Team movistar are currently nearing the south Portuguese coast. Here's their latest report

At 0830 this morning team movistar sent this report.

We are nearing the south Portuguese coast, and it looks like we have at
least saved the boat, as the wind has dropped now to an acceptable 15
knots. All yesterday we had sustained winds between 30-50 knots, with
massive waves where were pounding us side on. Not very pleasant,
especially when you don’t know if the remaining structure would stay in
one piece.

A very busy day on the phone, backwards and forwards with the shore team
and the race-management. We finally have decided the first port of call is
Portimao at the south tip of Portugal, so that the experts can have a
first look at the damage . From there several options are open. Stick the
boat on a truck, and drive it to the nearest big port for shipping it to
Cape Town. Or do the repairs locally, what will mean flying in a big
building team, and with the danger not making it in time to Cape Town.

Of course we have been following the results of the other boats. It seems
like that the Farr boats are doing just fine. Our feeling was always that
if we could hang on to the ABN boas in big breeze, we would be able to
sail past them in the medium-light conditions. As you can see already now
having a spinnaker pole is nice, you can run more efficient. Brasil 1 and
Ericsson have gained lots of miles. All our testing showed that clearly
and we have never understood why the ABN boats have gone without them.
Also the Pirates have dropped off their pole, maybe a bit desperate, to
try to find last minute a miracle performance gainer. They will have a
hard time to keep up with the others in spinnaker pole conditions.

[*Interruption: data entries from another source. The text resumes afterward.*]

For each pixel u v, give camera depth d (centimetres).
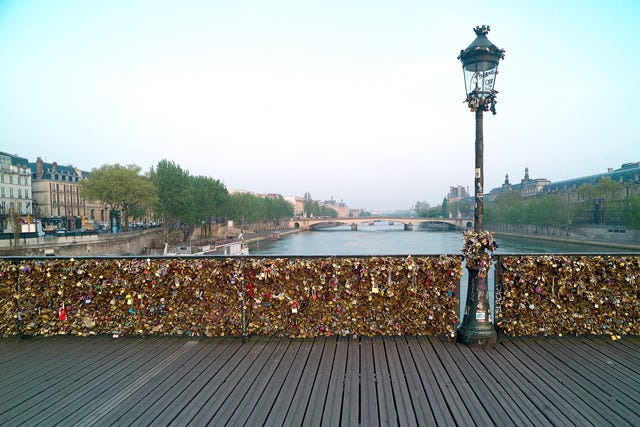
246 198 9894
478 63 659
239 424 427
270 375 547
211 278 696
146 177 6450
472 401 469
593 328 673
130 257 719
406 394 488
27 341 706
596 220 8525
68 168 9706
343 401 473
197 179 7381
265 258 687
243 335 686
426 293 671
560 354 610
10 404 479
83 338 716
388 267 668
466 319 665
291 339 688
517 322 681
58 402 483
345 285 675
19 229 3734
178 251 5750
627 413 440
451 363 579
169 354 633
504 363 577
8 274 724
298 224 14075
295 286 683
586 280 671
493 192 18638
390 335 689
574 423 421
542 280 672
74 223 8538
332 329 683
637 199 6175
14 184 7531
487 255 644
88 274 715
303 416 442
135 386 522
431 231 14350
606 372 545
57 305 722
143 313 713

Well so much for that, we are the big losers of this leg, the others will
laugh their heads off. The boat with the most miles has gone to port. I am
not the happiest person right now, scratching my head, why this could have
happened after all these miles. Have we been pushing to hard? Yes of
course we were pushing hard, but we have done that before. We were fully
under control, sail changes in time and just sailing faster than the
others, because we knew the limits of this boat and ourselves.